I've just signed the 38 degrees petition to stop the plan to cull thousands of badgers next spring. You can take action here.
According to one journalist (Andrew Arbuckle in The Scotsman newspaper last week) that makes me one of “the millions who now believe badgers are humans with stripy coats”. We are the “anti-cull crowd” who have the nerve to lobby their MPs on an animal welfare issue, who argue on the basis of emotion, not science. Many of us, no doubt, are also guilty of town-dwelling.
Of course it’s always good fun to take a pop at “the animal rights brigade”, and accusing the animal welfare lobby of ignorance is part of the routine. But when it comes to science, who can speak with more authority than Lord Krebs, who oversaw the ten-year trial of randomised badger culling?
It was Lord Krebs who said on the Radio 4 Today programme that the UK government was “going against the science”. He added that more than half the cases of TB were the result of cattle to cattle transmission, and that disrupting badgers’ territorial systems by shooting would cause an increase in the disease around the edge of the culling areas, not a decrease. More farmers’ livelihoods would be threatened, and he could not understand why the NFU thought culling was a good idea.

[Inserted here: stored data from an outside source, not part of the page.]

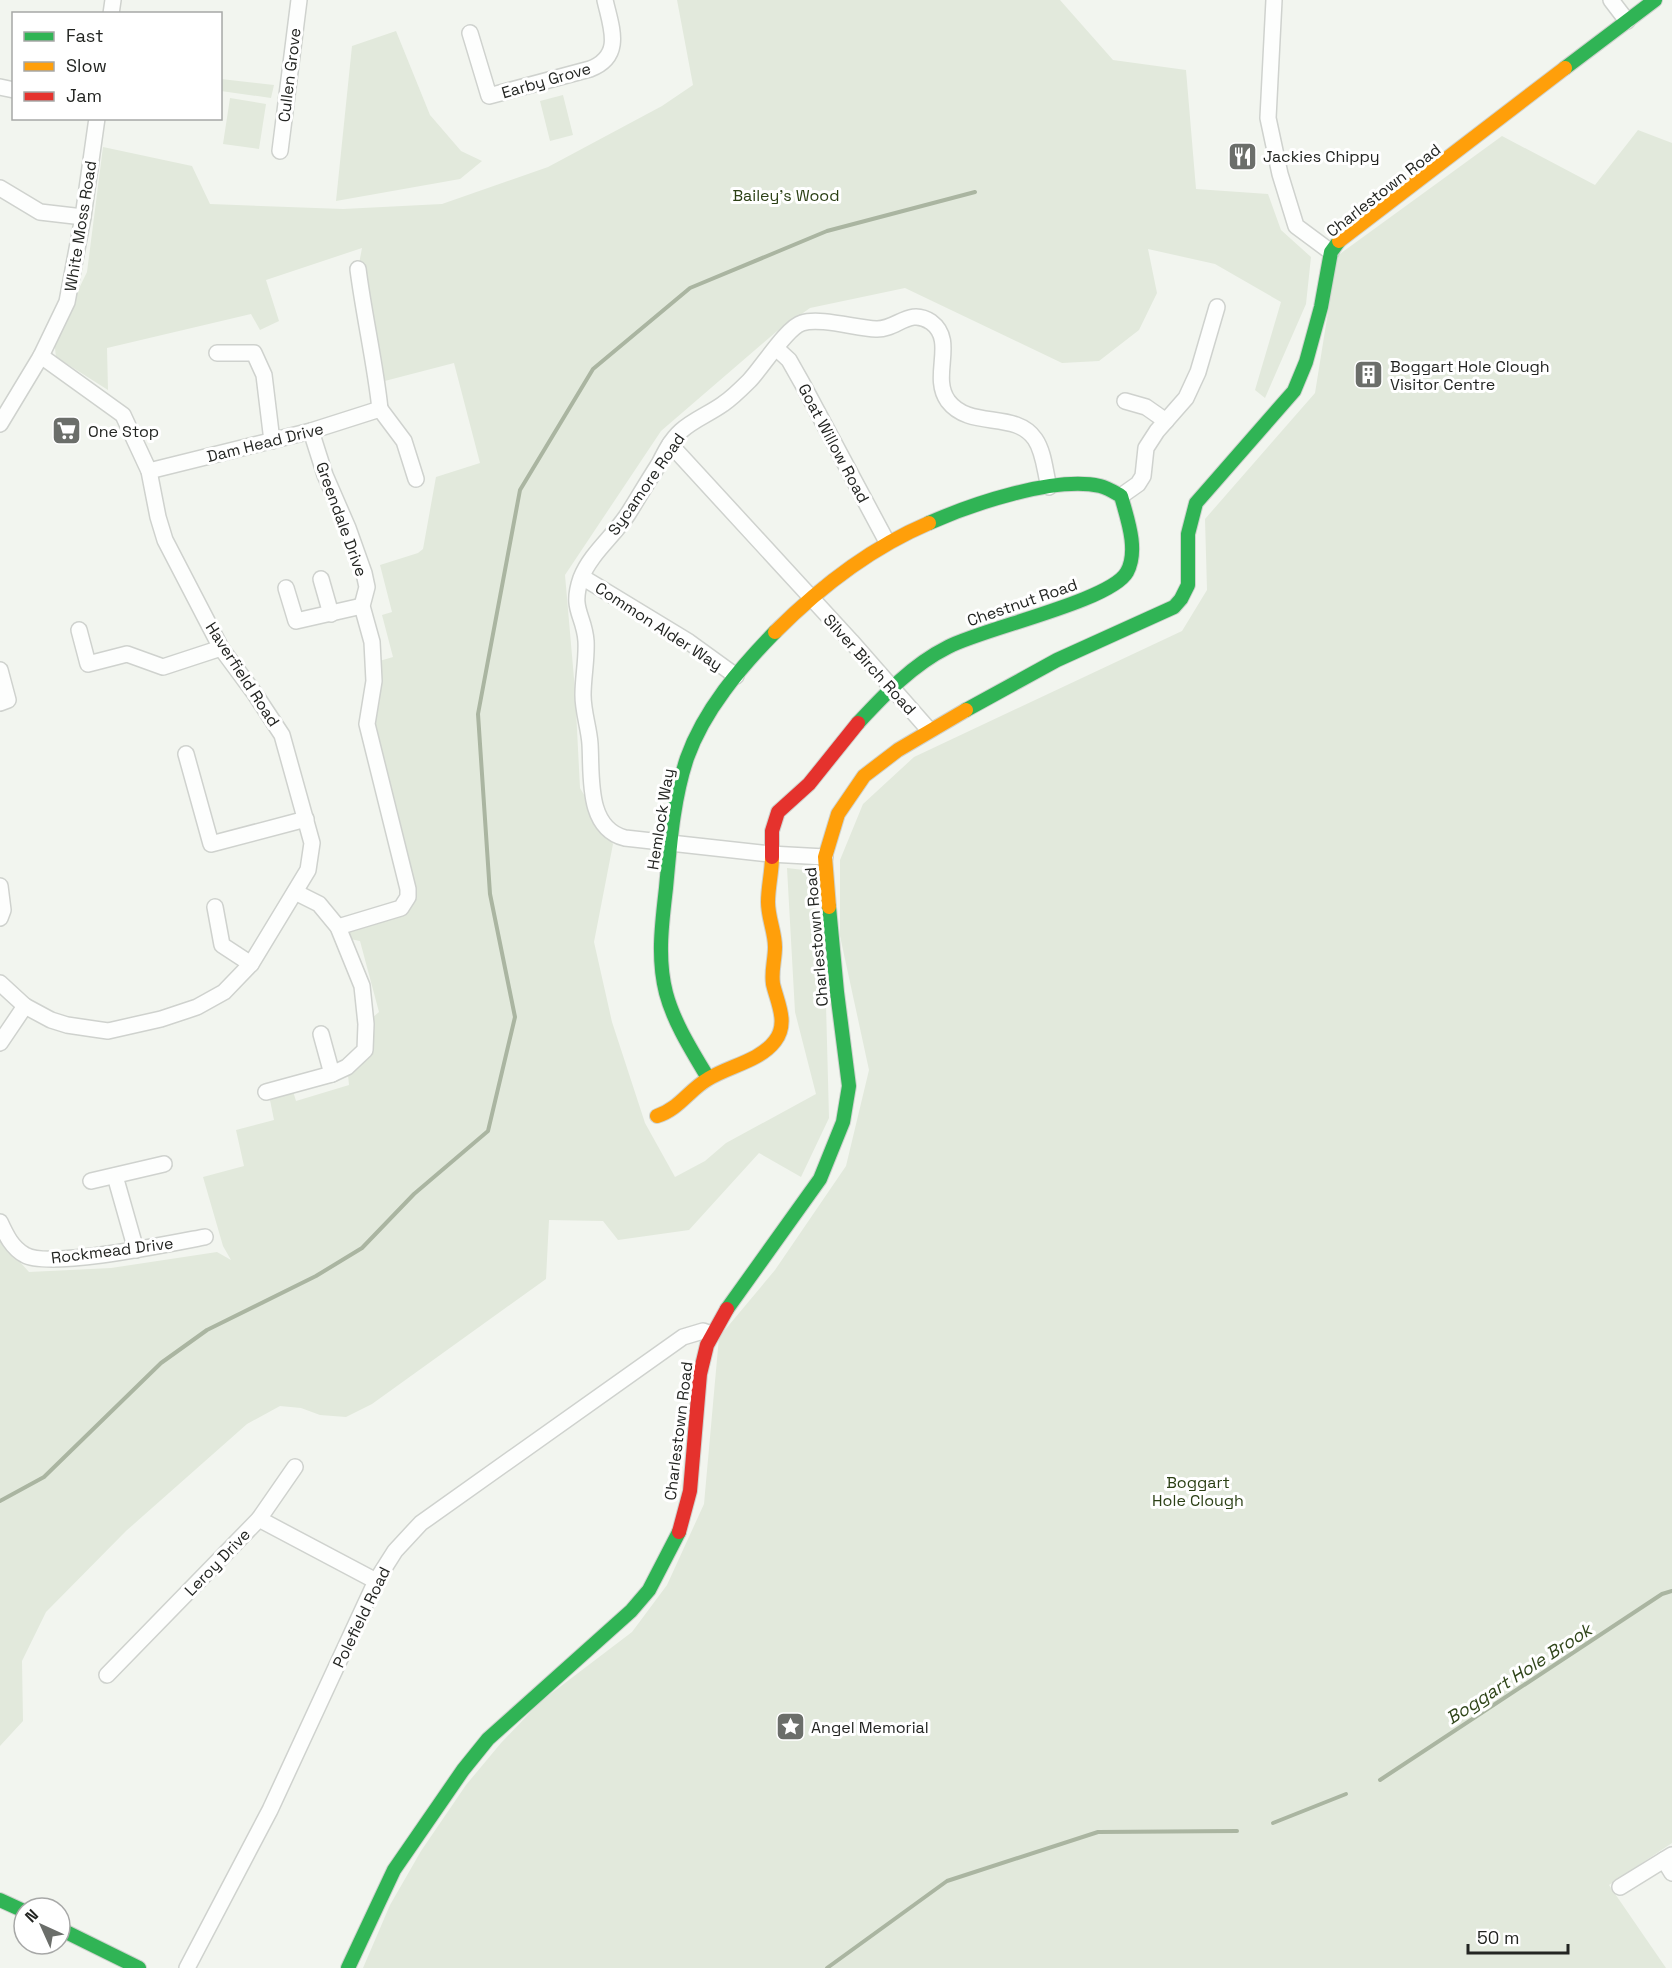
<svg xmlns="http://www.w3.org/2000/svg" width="1672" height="1968" viewBox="0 0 1672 1968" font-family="'Space Grotesk',sans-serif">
<rect width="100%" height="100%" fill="#f2f5ef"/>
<g fill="#e2e9dc">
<polygon points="677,0 1060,0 1113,60 1186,70 1196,189 1268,194 1281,230 1311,257 1306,304 1265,398 1255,390 1281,302 1215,264 1148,249 1157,293 1139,330 1099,361 1062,363 905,288 810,308 776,332 661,431 565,575 575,690 580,788 613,844 594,942 612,1022 645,1123 675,1177 705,1161 726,1143 816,1094 795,1012 787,868 812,871 826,1004 829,1118 801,1177 759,1153 689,1230 618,1240 603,1221 549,1220 546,1279 372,1404 346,1417 320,1415 301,1408 280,1406 247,1424 126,1531 46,1612 22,1661 23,1721 0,1746 0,1240 29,1272 111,1268 217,1252 231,1260 223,1246 203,1177 244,1166 236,1130 274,1120 269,1095 292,1088 296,1101 349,1085 348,1075 372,1018 379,1012 360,941 350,939 349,931 407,907 370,727 376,662 393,657 382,615 392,612 380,565 418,553 423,549 436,477 480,463 454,363 377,383 358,269 362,248 266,280 279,321 260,330 251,314 107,348 108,390 56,357 54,340 87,272 103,147 192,166 210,204 343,209 442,204 548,167 662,106 693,85"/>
<polygon points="396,31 430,115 461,151 482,161 460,179 336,201 352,46"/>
<polygon points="221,79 274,85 271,98 221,91"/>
<polygon points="563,95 573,135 550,141 540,101"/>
<polygon points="230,98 266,104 259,149 223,144"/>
<polygon points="1638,130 1672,143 1672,1843 1609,1885 1666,1968 363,1968 390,1905 421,1851 466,1785 501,1743 540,1702 632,1632 667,1585 704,1504 719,1337 775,1270 846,1166 869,1070 840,936 840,860 863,804 914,757 1182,631 1207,590 1205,519 1315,393 1337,256 1502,136 1595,185"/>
</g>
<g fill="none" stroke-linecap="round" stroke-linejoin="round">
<g stroke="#aab5a1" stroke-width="4">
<polyline points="0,1501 44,1477 161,1363 207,1330 316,1276 362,1248 414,1194 488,1131 515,1017 490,894 478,714 520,490 593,369 690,288 827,231 975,192"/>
<polyline points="1380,1780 1662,1594 1672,1591"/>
<polyline points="1273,1823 1346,1794"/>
<polyline points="827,1968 947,1881 1098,1832 1237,1831"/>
</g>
<defs>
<g id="street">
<polyline points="1274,0 1268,118 1280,174 1296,226 1331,252"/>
<polyline points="1611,0 1627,21"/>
<polyline points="111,14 113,0"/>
<path d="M470,33l19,63 101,-27c34,-13 21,-42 15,-69"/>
<polyline points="0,87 14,90"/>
<polyline points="280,151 299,0"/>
<polyline points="0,188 40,212 83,217"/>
<path d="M358,269c6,47 17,93 22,140"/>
<polyline points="776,348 789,360 802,383 887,542"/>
<polyline points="217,353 254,353 264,375 272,441"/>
<polyline points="1125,401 1146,407 1166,421"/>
<polyline points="0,424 41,356 67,302 83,217 97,118"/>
<polyline points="311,431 325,475 348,528 364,573 367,587 362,606 372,642 374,681 367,724 408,889 408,897 401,908 338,927"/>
<polyline points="670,444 851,641 929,730"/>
<polyline points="149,471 311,431 380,409 404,441 416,479"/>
<polyline points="1121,496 1138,484 1143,476 1146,448 1157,431 1186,398 1198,372 1217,307"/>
<polyline points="582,577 689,642 736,676"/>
<polyline points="321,579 331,614"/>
<polyline points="286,588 296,621 362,606"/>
<polyline points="79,630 88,664 127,654 163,667 221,648"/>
<polyline points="0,670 8,700 0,703"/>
<polyline points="186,754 211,844 306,819"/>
<path d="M825,857l-55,-3 -145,-16c-39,-10 -33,-62 -35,-94 -1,-16 -7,-32 -7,-49 0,-18 4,-36 3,-54 -2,-27 -16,-31 -5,-63 10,-25 32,-41 47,-64 10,-16 20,-33 31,-50 6,-12 12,-24 22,-33 12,-11 28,-17 42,-27 9,-6 18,-15 26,-23 12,-12 38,-54 53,-58 17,-6 54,5 74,6 21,1 33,-22 55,-7 26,19 -1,54 17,79 22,29 67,9 87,38 9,13 10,33 14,48"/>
<polyline points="0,886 3,910 0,918"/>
<polyline points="215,907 222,945 251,964"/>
<polyline points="0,983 25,1006 51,1020 67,1025 94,1029 108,1031 161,1019 197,1007 224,992 251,964 308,870 312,843 282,735 255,694 221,648 165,540 158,517 149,471 123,415 41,356"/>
<polyline points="321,1034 332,1074"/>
<polyline points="0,1043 25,1006"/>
<polyline points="266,1092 332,1074 347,1067 365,1050 366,1024 362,986 338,927 319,904 295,892"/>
<polyline points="115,1176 136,1250"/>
<polyline points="91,1181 164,1164"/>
<path d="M0,1222c6,13 12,26 25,33 24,14 148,-12 180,-18"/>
<polyline points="259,1519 295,1467"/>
<polyline points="107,1675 259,1519 376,1581"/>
<polyline points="1664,1860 1672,1873"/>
<polyline points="1620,1887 1672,1855"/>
<polyline points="187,1968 270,1810 376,1581 395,1551 421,1523 683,1337 703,1331 711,1334"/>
</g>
<g id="fast">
<polyline points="1565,68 1655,0"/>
<polyline points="966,710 1057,660 1174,607 1181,599 1188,585 1188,534 1196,503 1294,391 1306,362 1321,307 1331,252 1339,241"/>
<path d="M858,723c27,-29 54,-58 90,-76 36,-19 163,-46 179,-75 12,-22 0,-54 -6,-76 -7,-4 -13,-8 -21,-10 -46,-10 -128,18 -171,37"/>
<path d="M708,1078c-16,-27 -34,-55 -42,-85 -9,-35 -4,-70 0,-105 4,-43 7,-88 21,-130 17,-48 53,-90 88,-126"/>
<polyline points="727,1309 820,1179 843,1122 849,1086 837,992 829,907"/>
<polyline points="0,1900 24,1911"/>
<polyline points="60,1929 139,1968"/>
<polyline points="348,1968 394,1870 463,1770 488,1739 631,1611 649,1590 679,1532"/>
</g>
<g id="slow">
<polyline points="1339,241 1565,68"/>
<path d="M775,632c45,-45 95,-84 154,-109"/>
<polyline points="829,907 825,857 838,814 864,776 898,750 966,710"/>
<path d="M657,1116c22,-7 32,-26 51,-37 21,-13 52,-18 67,-38 14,-18 2,-39 -2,-57 -2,-13 2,-24 2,-37 0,-15 -7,-29 -7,-45 0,-15 4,-30 4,-45"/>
</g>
<g id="jam">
<polyline points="772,857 772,831 778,812 809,784 858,723"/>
<polyline points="679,1532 690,1491 700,1374 707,1345 727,1309"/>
</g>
</defs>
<use href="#street" stroke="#cfd2ce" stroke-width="18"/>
<use href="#fast" stroke="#cfd2ce" stroke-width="16"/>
<use href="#slow" stroke="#cfd2ce" stroke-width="16"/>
<use href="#jam" stroke="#cfd2ce" stroke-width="16"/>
<use href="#street" stroke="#fdfefd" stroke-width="15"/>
<use href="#fast" stroke="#30b455" stroke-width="14"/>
<use href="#slow" stroke="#ff9f0a" stroke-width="14"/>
<use href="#jam" stroke="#e5322d" stroke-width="14"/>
</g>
<defs>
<symbol id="restaurant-square" viewBox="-11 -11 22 22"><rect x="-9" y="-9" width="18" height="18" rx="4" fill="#6b6e6a" stroke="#fff"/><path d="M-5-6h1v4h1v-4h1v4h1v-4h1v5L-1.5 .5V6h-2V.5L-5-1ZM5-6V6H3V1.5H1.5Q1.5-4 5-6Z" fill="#fff"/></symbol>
<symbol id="building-square" viewBox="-11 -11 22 22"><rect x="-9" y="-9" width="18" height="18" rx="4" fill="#6b6e6a" stroke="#fff"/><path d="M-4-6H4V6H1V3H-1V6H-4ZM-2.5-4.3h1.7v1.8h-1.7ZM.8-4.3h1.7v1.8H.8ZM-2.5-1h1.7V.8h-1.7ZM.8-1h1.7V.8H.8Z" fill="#fff"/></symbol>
<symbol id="supermarket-square" viewBox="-11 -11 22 22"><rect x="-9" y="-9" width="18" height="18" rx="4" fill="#6b6e6a" stroke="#fff"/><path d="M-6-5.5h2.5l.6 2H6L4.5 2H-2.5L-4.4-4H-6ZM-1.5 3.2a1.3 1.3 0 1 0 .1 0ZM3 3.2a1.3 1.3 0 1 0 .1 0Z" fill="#fff"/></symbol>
<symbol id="sight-square" viewBox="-11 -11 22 22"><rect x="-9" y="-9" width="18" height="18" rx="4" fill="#6b6e6a" stroke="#fff"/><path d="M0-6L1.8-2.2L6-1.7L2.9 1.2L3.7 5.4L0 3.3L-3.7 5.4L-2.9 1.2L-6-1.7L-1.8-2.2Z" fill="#fff"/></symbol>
</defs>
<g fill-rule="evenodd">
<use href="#restaurant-square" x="1226" y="140" width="33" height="33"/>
<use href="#building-square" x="1352" y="358" width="33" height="33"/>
<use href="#supermarket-square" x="50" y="414" width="33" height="33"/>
<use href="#sight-square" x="774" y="1710" width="33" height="33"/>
</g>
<g text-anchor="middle" stroke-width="6" stroke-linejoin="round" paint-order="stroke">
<g font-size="16" fill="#232522" stroke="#fff">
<text transform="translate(289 75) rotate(-83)" y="6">Cullen Grove</text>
<text transform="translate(546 80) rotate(-16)" y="6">Earby Grove</text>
<text transform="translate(1383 190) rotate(-38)" y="6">Charlestown Road</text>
<text transform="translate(80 226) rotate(-81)" y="6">White Moss Road</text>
<text transform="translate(265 442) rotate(-14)" y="6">Dam Head Drive</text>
<text transform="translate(834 443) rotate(62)" y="6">Goat Willow Road</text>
<text transform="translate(646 484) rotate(-55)" y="6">Sycamore Road</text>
<text transform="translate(342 519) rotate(70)" y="6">Greendale Drive</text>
<text transform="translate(1022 602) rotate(-19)" y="6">Chestnut Road</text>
<text transform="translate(659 626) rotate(33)" y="6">Common Alder Way</text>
<text transform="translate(870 664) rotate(48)" y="6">Silver Birch Road</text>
<text transform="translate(243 674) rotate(57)" y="6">Haverfield Road</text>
<text transform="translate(660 819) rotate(-81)" y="6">Hemlock Way</text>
<text transform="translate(816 937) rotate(-95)" y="6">Charlestown Road</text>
<text transform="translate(112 1250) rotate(-7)" y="6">Rockmead Drive</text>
<text transform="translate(678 1431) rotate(-83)" y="6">Charlestown Road</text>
<text transform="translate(217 1562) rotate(-46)" y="6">Leroy Drive</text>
<text transform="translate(361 1617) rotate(-64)" y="6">Polefield Road</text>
</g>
<g font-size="16" fill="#232522" stroke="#fff" text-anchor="start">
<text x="1263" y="162">Jackies Chippy</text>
<text x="1390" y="372">Boggart Hole Clough<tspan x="1390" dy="18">Visitor Centre</tspan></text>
<text x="88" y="437">One Stop</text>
<text x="811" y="1733">Angel Memorial</text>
</g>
<g font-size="16" fill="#2b4015" stroke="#fff">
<text x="786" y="201">Bailey's Wood</text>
<text x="1198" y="1488">Boggart<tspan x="1198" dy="18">Hole Clough</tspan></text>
</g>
<g font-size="18" font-style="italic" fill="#30461a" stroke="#fff">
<text transform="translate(1519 1674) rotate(-33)" y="6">Boggart Hole Brook</text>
</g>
</g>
<rect x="12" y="12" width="210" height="108" fill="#ffffff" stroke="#a7a8a7" stroke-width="1.5"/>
<rect x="24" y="32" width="30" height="9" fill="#30b455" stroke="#a7a8a7" stroke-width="1.5"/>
<text x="66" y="42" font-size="18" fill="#232522">Fast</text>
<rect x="24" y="62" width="30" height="9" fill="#ff9f0a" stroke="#a7a8a7" stroke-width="1.5"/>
<text x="66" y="72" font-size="18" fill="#232522">Slow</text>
<rect x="24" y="92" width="30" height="9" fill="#e5322d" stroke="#a7a8a7" stroke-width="1.5"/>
<text x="66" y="102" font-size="18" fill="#232522">Jam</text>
<g transform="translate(42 1926) rotate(315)"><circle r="28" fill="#ffffff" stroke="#a7a8a7" stroke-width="1.5"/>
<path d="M0-4.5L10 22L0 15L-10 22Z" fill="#6b6e6a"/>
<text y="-9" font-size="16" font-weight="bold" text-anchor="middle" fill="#232522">N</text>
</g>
<path d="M1468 1944v9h100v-9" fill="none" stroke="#232522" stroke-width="3"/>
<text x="1477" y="1944" font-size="18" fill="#232522" stroke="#ffffff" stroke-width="4.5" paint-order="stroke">50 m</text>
</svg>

Bovine TB is a terrible disease that causes animals to suffer and requires cattle to be slaughtered in their thousands. So any animal welfare group worth its salt would want to find a solution. But culling badgers is simplistic and inhumane. It would be far better to persuade the government to invest in a long-term, science-led approach to bovine TB, to find real solutions, not unscientific political gestures – and to make sure that thousands of wild creatures aren't needlessly slaughtered in the process.
So please, sign the petition to stop the proposals on badger culling.